TRACING INTERMITTENT FAULTS

Of all equipment malfunctions, intermittent faults are the most difficult and frustrating to trace and diagnose. Provided that operating conditions are not ‘borderline’, i.e. weak tacho pulses, low supply- line voltage, PSU starting resistor gone high resistance etc., they usually have their origins in mechanical or ‘thermal’ effects. Bad jointing on PCBs or within components, as well as hairline board cracks etc., can usually be traced by flexing, probing and tapping of PC boards – once the fault has been made to appear, use test equipment to prove its origin for a definite diagnosis.

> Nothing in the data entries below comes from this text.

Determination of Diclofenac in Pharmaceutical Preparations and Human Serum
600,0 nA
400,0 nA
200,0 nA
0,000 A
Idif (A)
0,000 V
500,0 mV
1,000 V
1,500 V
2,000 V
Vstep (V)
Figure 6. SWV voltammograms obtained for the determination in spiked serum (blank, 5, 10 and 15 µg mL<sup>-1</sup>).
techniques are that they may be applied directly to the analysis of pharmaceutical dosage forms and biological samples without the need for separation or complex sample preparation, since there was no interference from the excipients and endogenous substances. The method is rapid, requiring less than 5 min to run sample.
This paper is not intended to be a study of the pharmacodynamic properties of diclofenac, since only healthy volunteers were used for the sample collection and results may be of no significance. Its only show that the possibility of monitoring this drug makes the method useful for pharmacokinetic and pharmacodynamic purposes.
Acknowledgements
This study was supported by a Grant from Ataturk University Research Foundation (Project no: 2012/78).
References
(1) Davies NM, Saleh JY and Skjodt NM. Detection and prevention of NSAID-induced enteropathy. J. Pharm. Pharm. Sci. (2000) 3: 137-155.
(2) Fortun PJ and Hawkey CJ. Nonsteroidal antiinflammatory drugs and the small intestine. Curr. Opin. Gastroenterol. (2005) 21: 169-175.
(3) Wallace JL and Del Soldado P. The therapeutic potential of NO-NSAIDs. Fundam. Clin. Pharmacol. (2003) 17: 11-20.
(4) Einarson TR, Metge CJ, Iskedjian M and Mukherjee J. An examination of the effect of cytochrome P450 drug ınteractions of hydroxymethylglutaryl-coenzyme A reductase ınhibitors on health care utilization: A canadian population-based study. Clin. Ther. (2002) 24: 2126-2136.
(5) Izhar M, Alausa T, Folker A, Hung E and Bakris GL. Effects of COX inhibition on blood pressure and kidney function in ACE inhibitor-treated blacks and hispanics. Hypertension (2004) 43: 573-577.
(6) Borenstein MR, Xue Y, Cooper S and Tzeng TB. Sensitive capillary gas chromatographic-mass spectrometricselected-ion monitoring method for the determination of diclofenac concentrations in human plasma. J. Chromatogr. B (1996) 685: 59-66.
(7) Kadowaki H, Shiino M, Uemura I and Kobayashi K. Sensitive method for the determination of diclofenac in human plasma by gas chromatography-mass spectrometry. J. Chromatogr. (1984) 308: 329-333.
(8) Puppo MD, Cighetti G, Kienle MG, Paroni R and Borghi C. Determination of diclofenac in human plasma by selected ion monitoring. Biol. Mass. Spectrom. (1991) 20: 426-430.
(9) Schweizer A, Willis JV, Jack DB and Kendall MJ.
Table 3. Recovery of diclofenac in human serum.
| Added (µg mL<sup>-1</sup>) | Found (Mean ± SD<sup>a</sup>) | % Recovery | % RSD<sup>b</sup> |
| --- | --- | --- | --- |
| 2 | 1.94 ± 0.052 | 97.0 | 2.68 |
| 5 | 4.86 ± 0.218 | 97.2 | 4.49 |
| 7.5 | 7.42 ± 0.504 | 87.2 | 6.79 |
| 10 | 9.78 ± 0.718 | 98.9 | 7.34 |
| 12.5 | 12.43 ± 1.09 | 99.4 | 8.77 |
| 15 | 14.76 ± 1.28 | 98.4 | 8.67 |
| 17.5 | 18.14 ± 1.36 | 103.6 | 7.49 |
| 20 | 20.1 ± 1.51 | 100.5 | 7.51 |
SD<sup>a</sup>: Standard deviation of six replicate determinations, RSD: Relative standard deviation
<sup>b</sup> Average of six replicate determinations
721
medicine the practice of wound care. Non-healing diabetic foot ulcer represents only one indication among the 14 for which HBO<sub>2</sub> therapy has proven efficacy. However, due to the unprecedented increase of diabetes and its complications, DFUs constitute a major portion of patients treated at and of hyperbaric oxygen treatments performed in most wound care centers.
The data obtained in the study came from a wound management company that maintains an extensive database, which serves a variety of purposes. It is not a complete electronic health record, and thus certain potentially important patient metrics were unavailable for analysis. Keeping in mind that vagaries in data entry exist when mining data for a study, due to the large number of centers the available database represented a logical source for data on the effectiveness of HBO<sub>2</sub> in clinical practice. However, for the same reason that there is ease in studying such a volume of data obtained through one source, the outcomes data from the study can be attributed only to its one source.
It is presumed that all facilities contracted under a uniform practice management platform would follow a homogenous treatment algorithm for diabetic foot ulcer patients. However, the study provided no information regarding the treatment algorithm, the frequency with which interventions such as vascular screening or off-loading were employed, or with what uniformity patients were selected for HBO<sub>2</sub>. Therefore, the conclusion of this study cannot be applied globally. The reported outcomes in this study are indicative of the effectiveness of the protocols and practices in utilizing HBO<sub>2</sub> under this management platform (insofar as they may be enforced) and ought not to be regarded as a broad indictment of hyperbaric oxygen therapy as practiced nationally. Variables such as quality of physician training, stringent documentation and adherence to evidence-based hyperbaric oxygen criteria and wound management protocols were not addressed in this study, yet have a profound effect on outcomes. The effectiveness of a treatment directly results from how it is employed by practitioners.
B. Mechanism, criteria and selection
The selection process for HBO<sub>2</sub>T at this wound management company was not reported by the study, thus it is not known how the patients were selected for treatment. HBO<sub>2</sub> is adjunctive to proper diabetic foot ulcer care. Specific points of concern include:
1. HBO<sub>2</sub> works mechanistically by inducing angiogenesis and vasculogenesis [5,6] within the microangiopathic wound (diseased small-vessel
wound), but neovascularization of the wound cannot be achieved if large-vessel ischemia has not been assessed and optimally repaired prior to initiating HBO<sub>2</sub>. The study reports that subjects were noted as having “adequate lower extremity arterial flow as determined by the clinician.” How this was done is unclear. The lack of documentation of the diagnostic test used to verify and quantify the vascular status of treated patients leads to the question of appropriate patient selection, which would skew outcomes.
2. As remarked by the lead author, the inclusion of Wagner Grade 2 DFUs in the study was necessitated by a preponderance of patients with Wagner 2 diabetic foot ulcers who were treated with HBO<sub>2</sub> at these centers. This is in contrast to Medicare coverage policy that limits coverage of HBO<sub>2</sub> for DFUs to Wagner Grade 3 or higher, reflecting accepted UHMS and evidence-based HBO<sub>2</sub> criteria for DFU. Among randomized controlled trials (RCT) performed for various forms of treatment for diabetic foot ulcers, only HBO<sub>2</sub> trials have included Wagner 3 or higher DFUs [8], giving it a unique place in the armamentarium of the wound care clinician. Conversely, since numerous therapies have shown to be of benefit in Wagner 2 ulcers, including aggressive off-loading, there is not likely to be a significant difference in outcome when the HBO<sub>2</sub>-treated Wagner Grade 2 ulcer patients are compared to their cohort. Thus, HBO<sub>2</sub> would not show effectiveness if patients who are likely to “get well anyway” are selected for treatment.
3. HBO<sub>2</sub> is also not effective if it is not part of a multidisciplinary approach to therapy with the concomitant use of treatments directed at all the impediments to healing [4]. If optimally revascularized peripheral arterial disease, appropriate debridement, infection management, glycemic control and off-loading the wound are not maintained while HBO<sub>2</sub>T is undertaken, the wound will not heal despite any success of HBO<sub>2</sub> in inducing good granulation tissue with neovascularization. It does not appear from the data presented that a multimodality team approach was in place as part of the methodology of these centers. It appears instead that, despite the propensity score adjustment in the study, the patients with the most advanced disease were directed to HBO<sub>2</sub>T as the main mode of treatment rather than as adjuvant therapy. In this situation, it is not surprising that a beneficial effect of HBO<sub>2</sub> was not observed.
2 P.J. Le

Intermittent faults which are temperature-dependent can often be traced to a single component (very often a semiconductor) by the alternate use of gentle heat from a hairdrier and an aerosol freezing spray. The most vulnerable and suspect components for thermal faults are diodes, transistors, ICs and to a lesser extent ceramic and electrolytic capacitors. ‘Mechanical’ intermittent problems are most often due to dry joints (sometimes concealed under an apparently good solder blob), potentiometers, switches, plug/socket interfaces and board-print faults. The most vulnerable joints are those which carry heavy (e.g. scanning and primary power) currents, and those which support heavy or iron-tagged components like transformers and large electrolytic capacitors.

The main aim in diagnosis of intermittent faults should be to get positive indications of the identity of the faulty component or section. Thus a solder-up of suspect board joints or replacement of suspect components followed by a fault-free test period is not as satisfactory as a cross-substitution test of stages, panels or individual components, in which the fault can be reproduced in isolation. Whether this takes the form of transferring an intermittent blue picture to an intermittent green one by interchanging B- and G-output transistors, or an indisputable meter reading at some crucial point in the circuit during the presence of the fault, it gives complete confidence in the diagnosis and the repair.

It is important to glean every clue from the equipment user in cases of alleged intermittent faults. Analysis of these can considerably narrow down the field of search. In difficult cases, it is necessary to leave the equipment with diagnostic instruments (ideally redundant and aged test gear saved for the purpose) hooked semi-permanently on key test points.